Go through the data and report each line that holds the string "Mborenyi".

____ Records shown

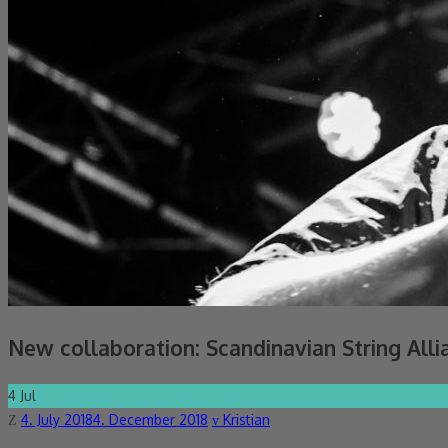
New collaboration: Scandinavian String Alli
4
Jul
Posted
Author
4. July 2018
4. December 2018
Kristian
on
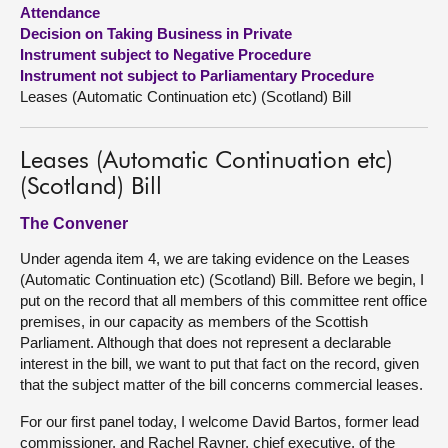
Attendance
Decision on Taking Business in Private
About
Instrument subject to Negative Procedure
Instrument not subject to Parliamentary Procedure
Contact us
Leases (Automatic Continuation etc) (Scotland) Bill
Leases (Automatic Continuation etc)
(Scotland) Bill
The Convener
Under agenda item 4, we are taking evidence on the Leases
(Automatic Continuation etc) (Scotland) Bill. Before we begin, I
put on the record that all members of this committee rent office
premises, in our capacity as members of the Scottish
Parliament. Although that does not represent a declarable
interest in the bill, we want to put that fact on the record, given
that the subject matter of the bill concerns commercial leases.
For our first panel today, I welcome David Bartos, former lead
commissioner, and Rachel Rayner, chief executive, of the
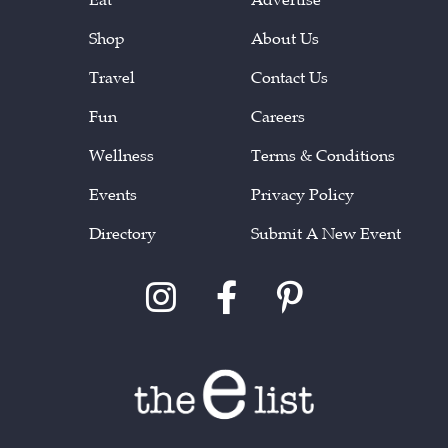
Shop
About Us
Travel
Contact Us
Fun
Careers
Wellness
Terms & Conditions
Events
Privacy Policy
Directory
Submit A New Event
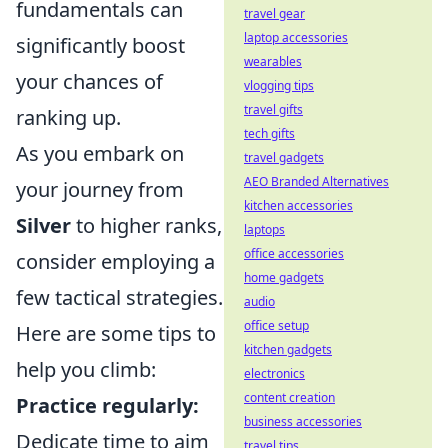
fundamentals can
travel gear
laptop accessories
significantly boost
wearables
your chances of
vlogging tips
travel gifts
ranking up.
tech gifts
As you embark on
travel gadgets
AEO Branded Alternatives
your journey from
kitchen accessories
Silver
to higher ranks,
laptops
office accessories
consider employing a
home gadgets
few tactical strategies.
audio
office setup
Here are some tips to
kitchen gadgets
help you climb:
electronics
content creation
Practice regularly:
business accessories
Dedicate time to aim
travel tips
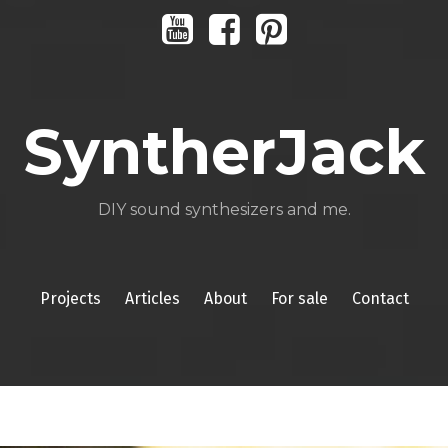
Youtube
Facebook
Pinterest
SyntherJack
DIY sound synthesizers and me.
Projects
Articles
About
For sale
Contact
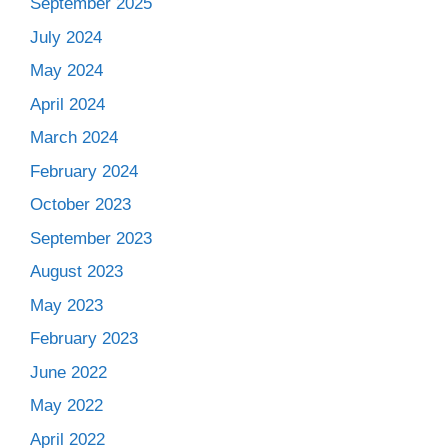
September 2025
July 2024
May 2024
April 2024
March 2024
February 2024
October 2023
September 2023
August 2023
May 2023
February 2023
June 2022
May 2022
April 2022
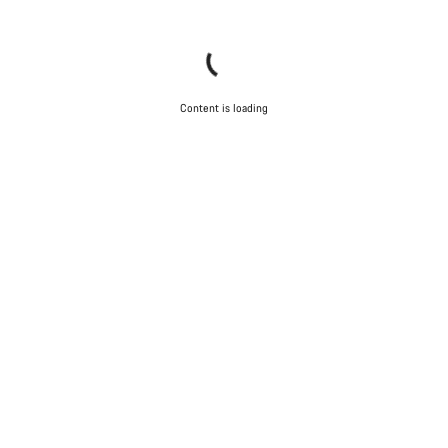
Content is loading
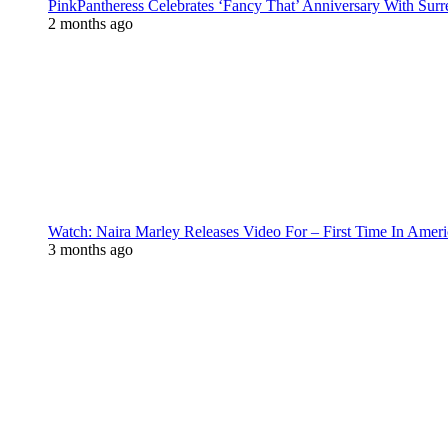
PinkPantheress Celebrates ‘Fancy That’ Anniversary With Surr
2 months ago
Watch: Naira Marley Releases Video For – First Time In Ameri
3 months ago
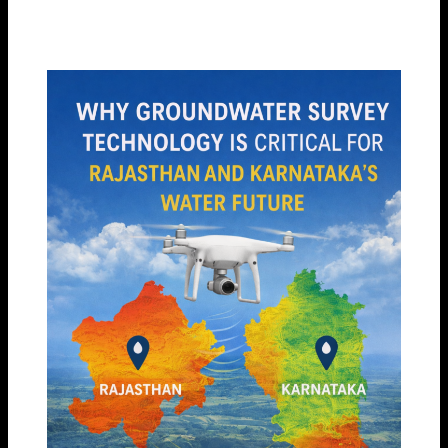
By
Garud Survey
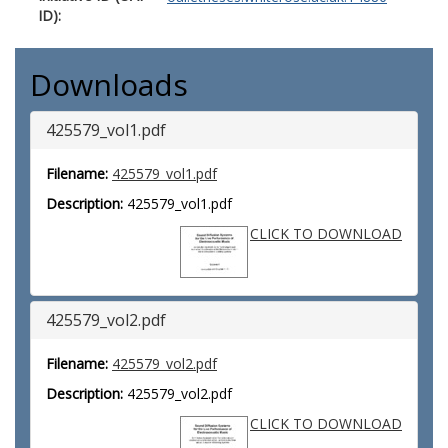
ID):
Downloads
425579_vol1.pdf
Filename:
425579_vol1.pdf
Description:
425579_vol1.pdf
CLICK TO DOWNLOAD
425579_vol2.pdf
Filename:
425579_vol2.pdf
Description:
425579_vol2.pdf
CLICK TO DOWNLOAD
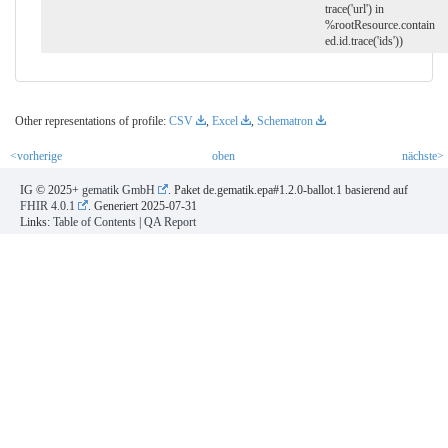
trace('url') in
%rootResource.contain
ed.id.trace('ids'))
Other representations of profile:
CSV
,
Excel
,
Schematron
<vorherige
oben
nächste>
IG © 2025+
gematik GmbH
. Paket de.gematik.epa#1.2.0-ballot.1 basierend auf
FHIR 4.0.1
. Generiert
2025-07-31
Links:
Table of Contents
|
QA Report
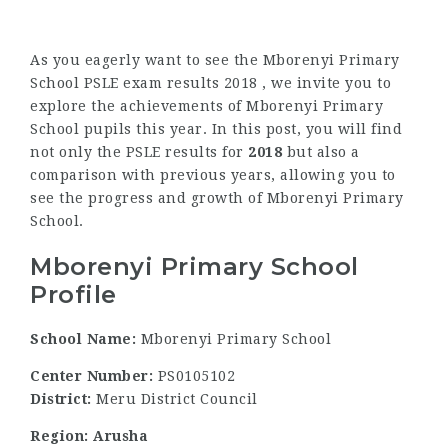
As you eagerly want to see the Mborenyi Primary
School PSLE exam results 2018 , we invite you to
explore the achievements of Mborenyi Primary
School pupils this year. In this post, you will find
not only the PSLE results for
2018
but also a
comparison with previous years, allowing you to
see the progress and growth of Mborenyi Primary
School.
Mborenyi Primary School
Profile
School Name:
Mborenyi Primary School
Center Number:
PS0105102
District:
Meru District Council
Region: Arusha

________

### Exercise result:
As you eagerly want to see the Mborenyi Primary
explore the achievements of Mborenyi Primary
see the progress and growth of Mborenyi Primary
Mborenyi Primary School
Mborenyi Primary School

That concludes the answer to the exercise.